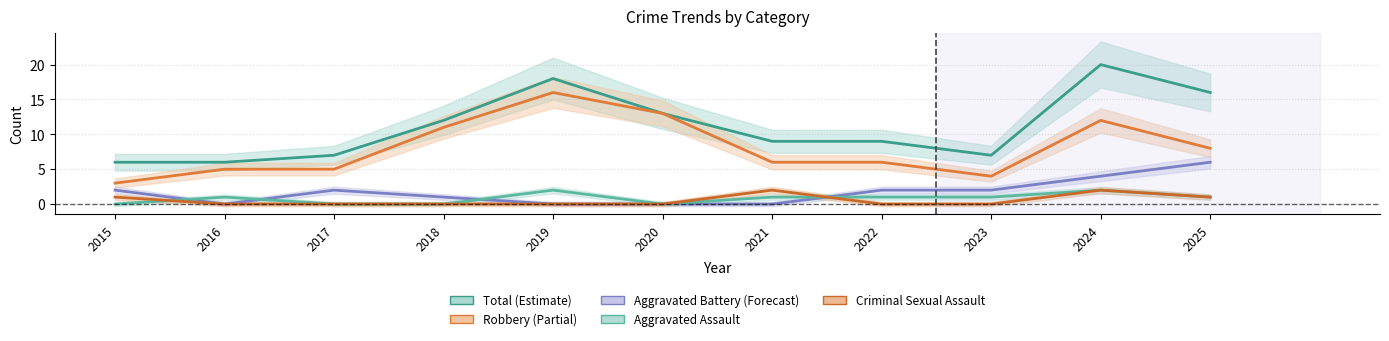

What are all the series names shown in the legend?

Total, Robbery, Aggravated Battery, Aggravated Assault, Criminal Sexual Assault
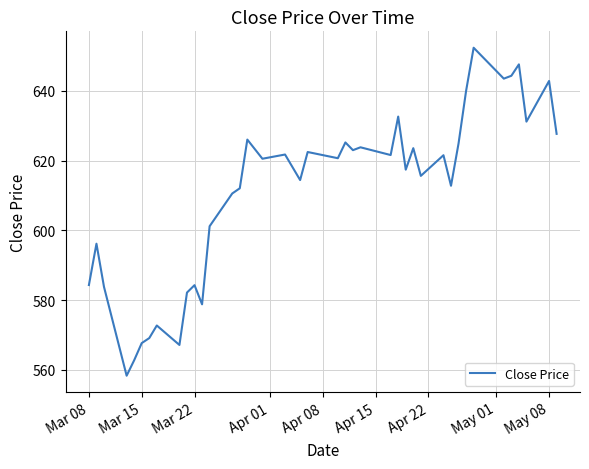

What is the maximum value shown in the chart?

652.3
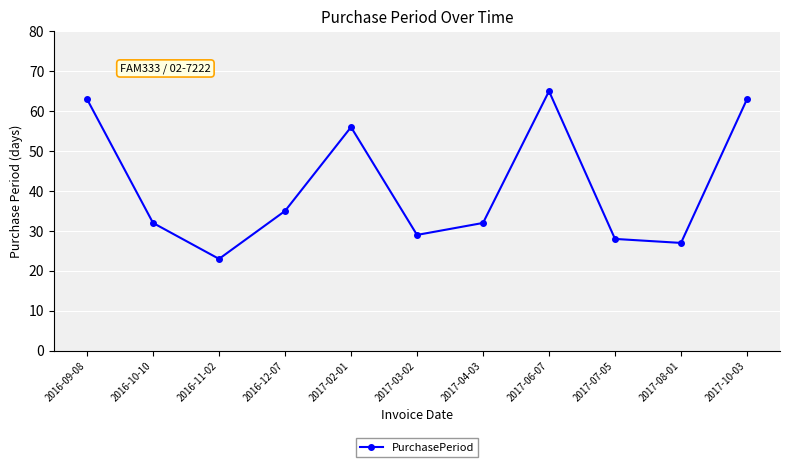

At which label is the value closest to 44?

2016-12-07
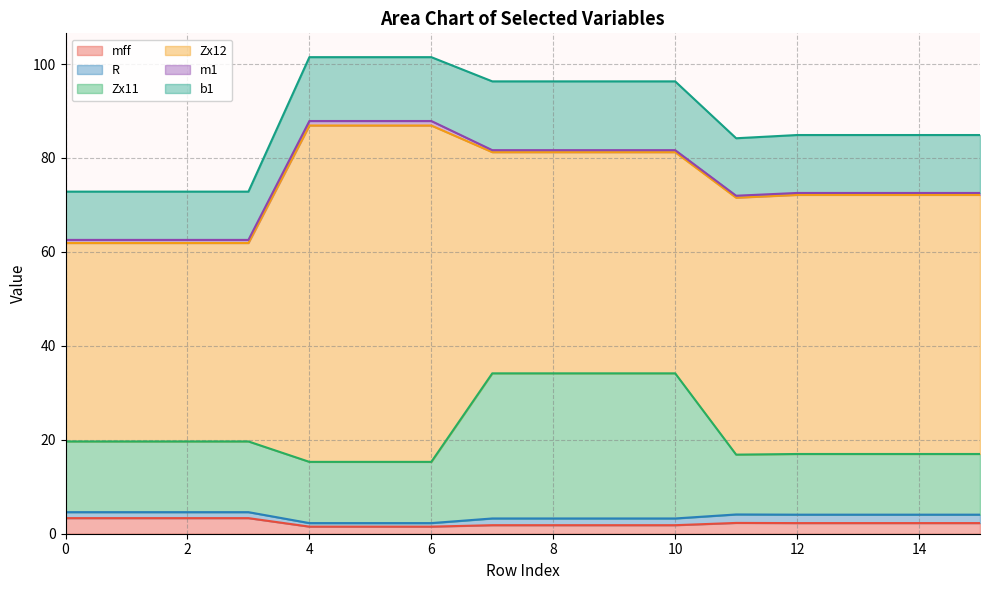

Reading left to right, what are all the values shown in this chart?

mff: 0=3.3	1=3.3	2=3.3	3=3.3	4=1.5	5=1.5	6=1.5	7=1.8	8=1.8	9=1.8	10=1.8	11=2.3	12=2.3	13=2.3	14=2.3	15=2.3
R: 0=1.3	1=1.3	2=1.3	3=1.3	4=0.8	5=0.8	6=0.8	7=1.4	8=1.4	9=1.4	10=1.4	11=1.8	12=1.8	13=1.8	14=1.8	15=1.8
Zx11: 0=15.1	1=15.1	2=15.1	3=15.1	4=13.0	5=13.0	6=13.0	7=30.9	8=30.9	9=30.9	10=30.9	11=12.7	12=12.9	13=12.9	14=12.9	15=12.9
Zx12: 0=42.3	1=42.3	2=42.3	3=42.3	4=71.6	5=71.6	6=71.6	7=47.1	8=47.1	9=47.1	10=47.1	11=54.7	12=55.2	13=55.2	14=55.2	15=55.2
m1: 0=0.7	1=0.7	2=0.7	3=0.7	4=1.0	5=1.0	6=1.0	7=0.4	8=0.4	9=0.4	10=0.4	11=0.4	12=0.4	13=0.4	14=0.4	15=0.4
b1: 0=10.3	1=10.3	2=10.3	3=10.3	4=13.6	5=13.6	6=13.6	7=14.6	8=14.6	9=14.6	10=14.6	11=12.2	12=12.3	13=12.3	14=12.3	15=12.3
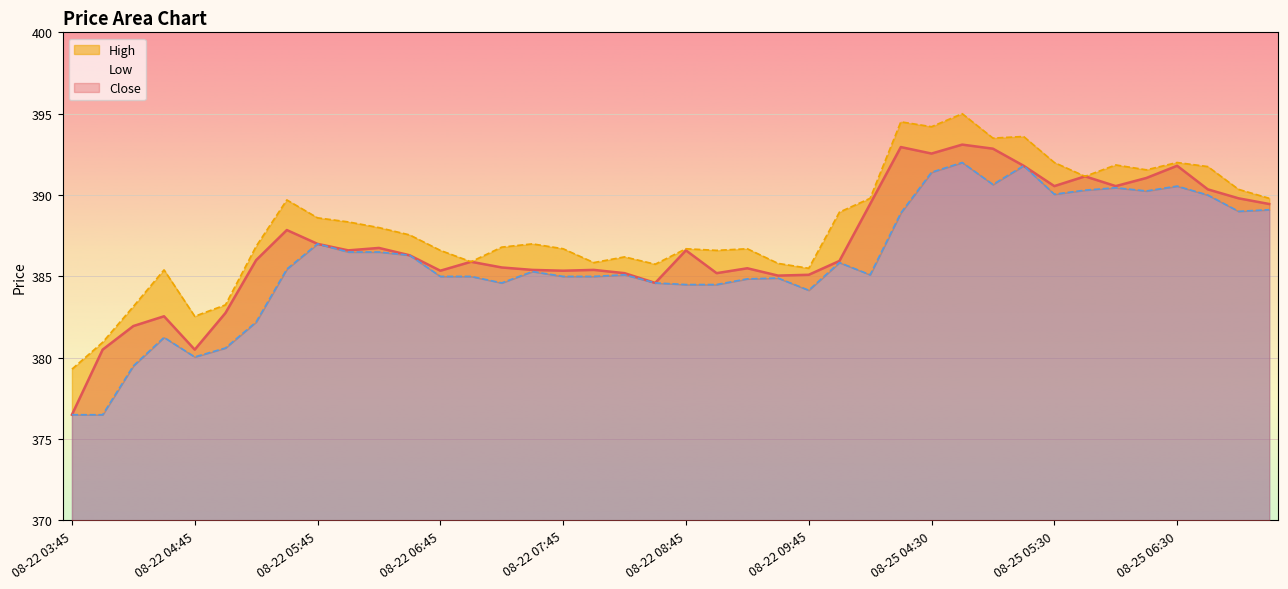

Rank the series at 08-22 04:15 from highest to lowest value.

High, Close, Low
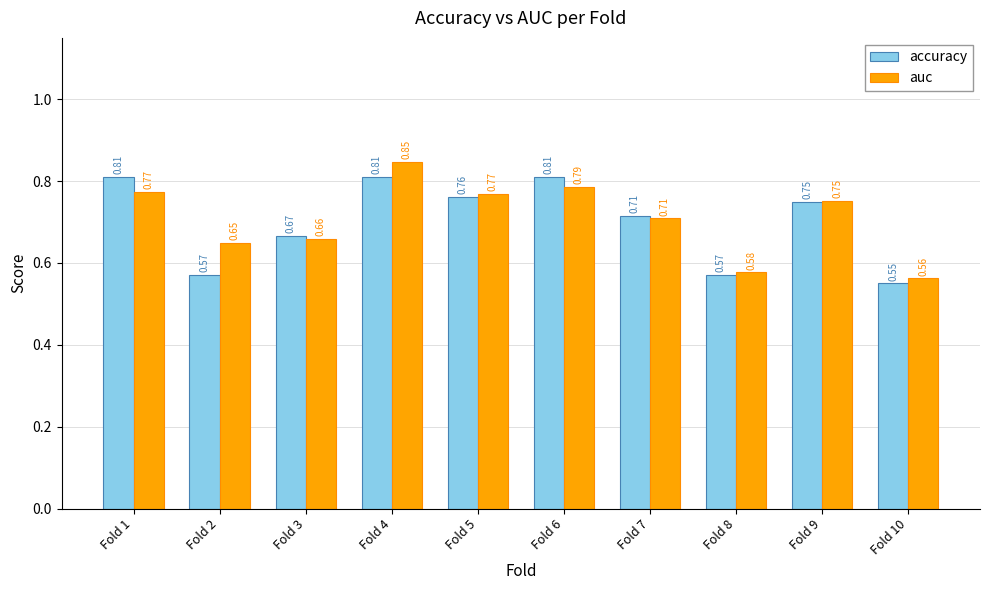

List the series in order of their overall mean, highest first.

auc, accuracy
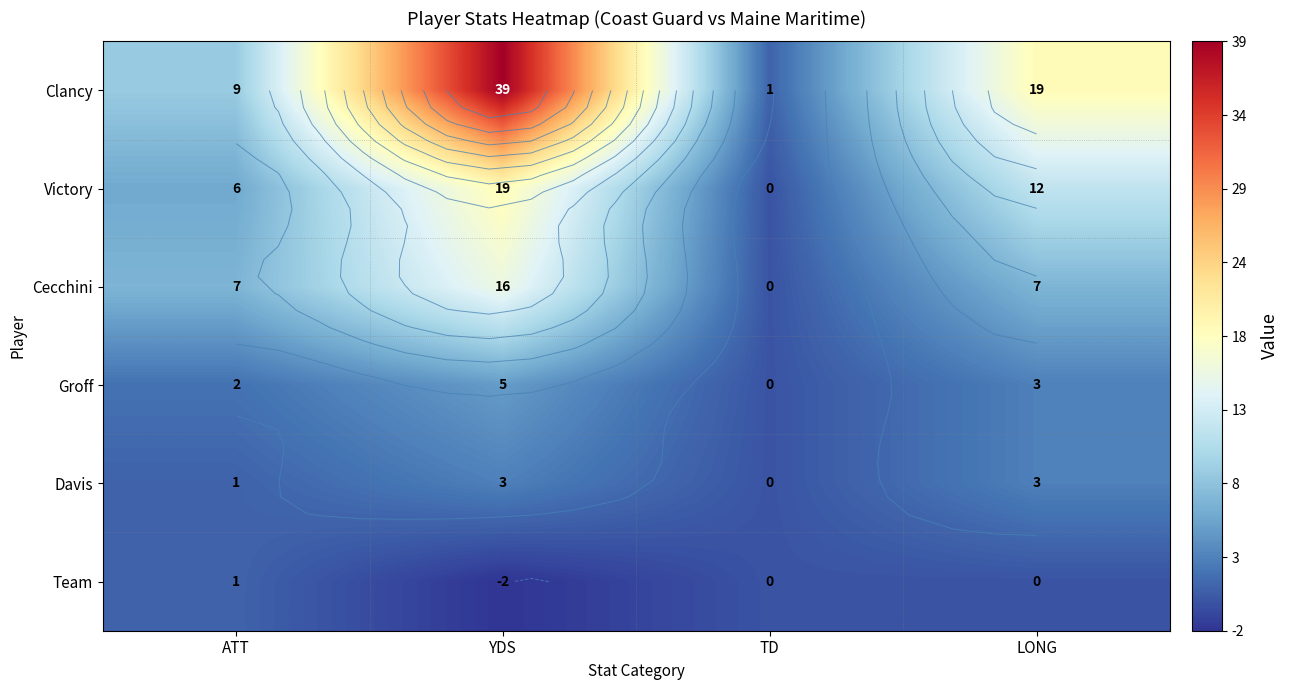

Where is Groff nearest to the value 2?

ATT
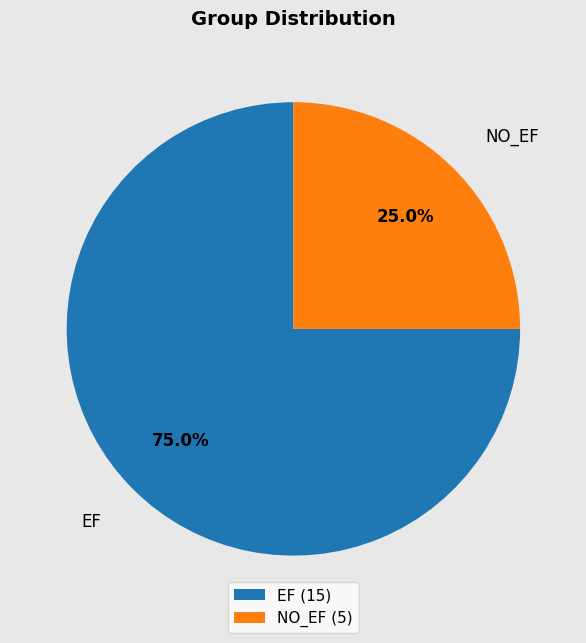

To the nearest percent, what is the combined percentage of NO_EF and EF?

100%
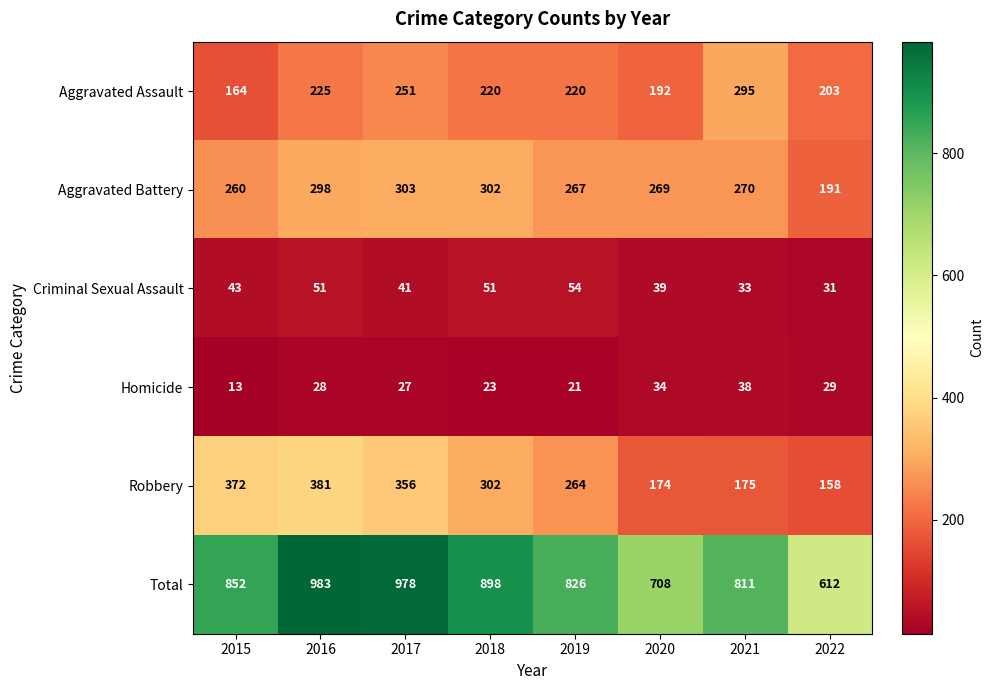

At which category is the sum across all series the highest?

2016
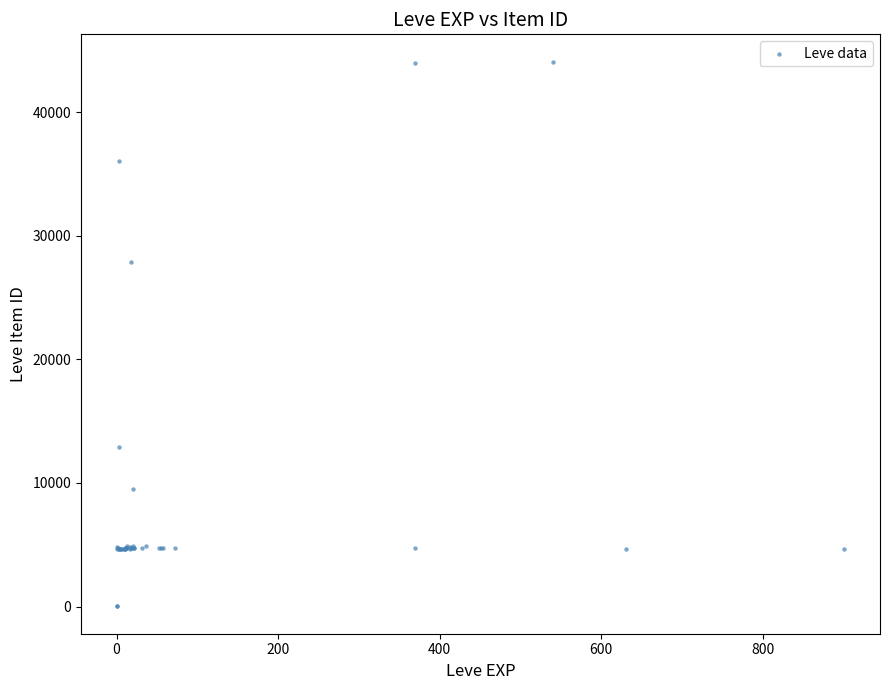

What Y value in the scatter plot is closest to 22048?

27884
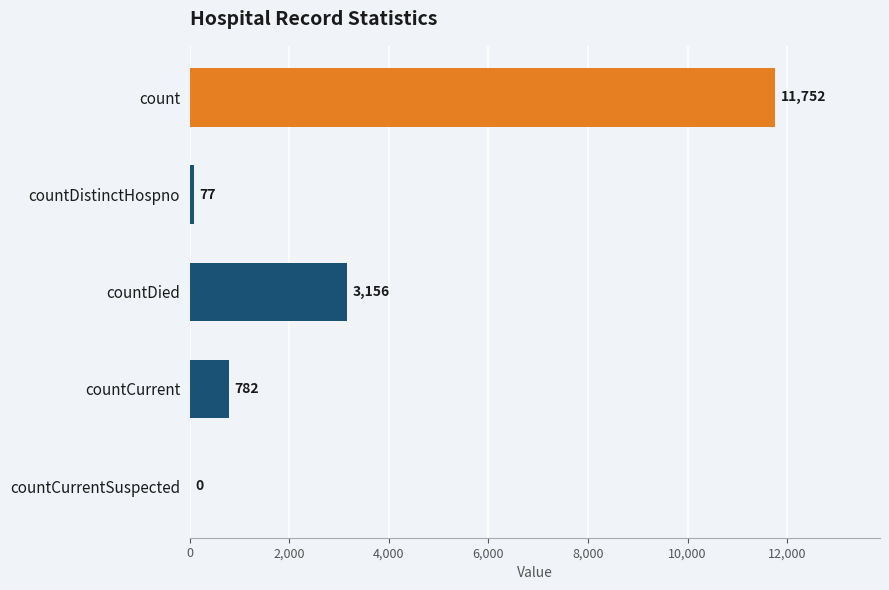

True or false: the data shows 77 at countDistinctHospno.

True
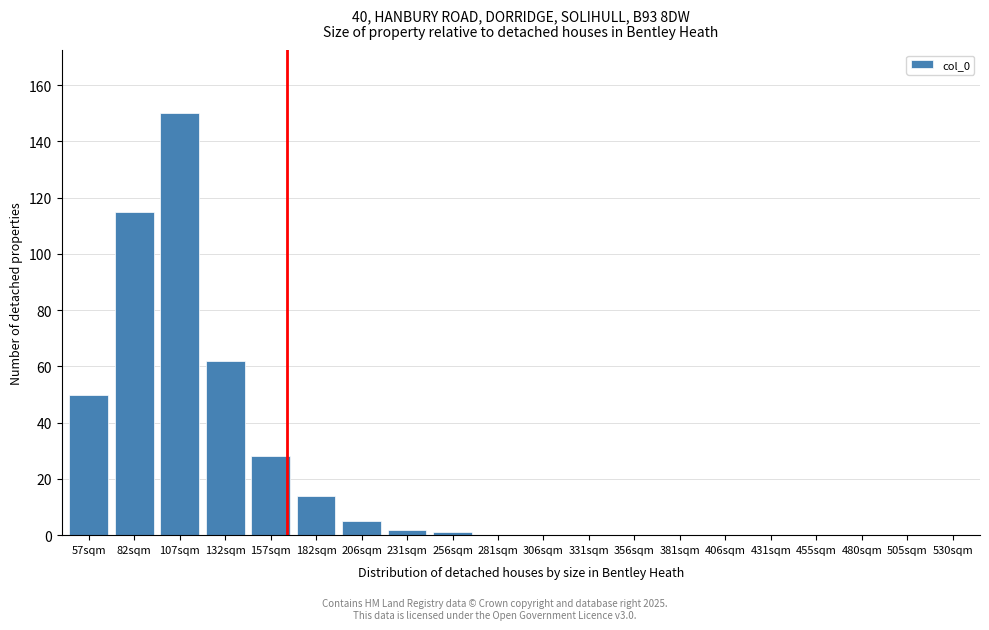

Reading left to right, transcribe all the data shown in this chart.

57sqm=50	82sqm=115	107sqm=150	132sqm=62	157sqm=28	182sqm=14	206sqm=5	231sqm=2	256sqm=1	281sqm=0	306sqm=0	331sqm=0	356sqm=0	381sqm=0	406sqm=0	431sqm=0	455sqm=0	480sqm=0	505sqm=0	530sqm=0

What is required. Quote everything from the line containing "At which category" down to the last of the lines above, and leave the pictures out.

Response to this exercise.
At which category is the sum across all series the highest?

2016

What Y value in the scatter plot is closest to 22048?

27884

True or false: the data shows 77 at countDistinctHospno.

True

Reading left to right, transcribe all the data shown in this chart.

57sqm=50	82sqm=115	107sqm=150	132sqm=62	157sqm=28	182sqm=14	206sqm=5	231sqm=2	256sqm=1	281sqm=0	306sqm=0	331sqm=0	356sqm=0	381sqm=0	406sqm=0	431sqm=0	455sqm=0	480sqm=0	505sqm=0	530sqm=0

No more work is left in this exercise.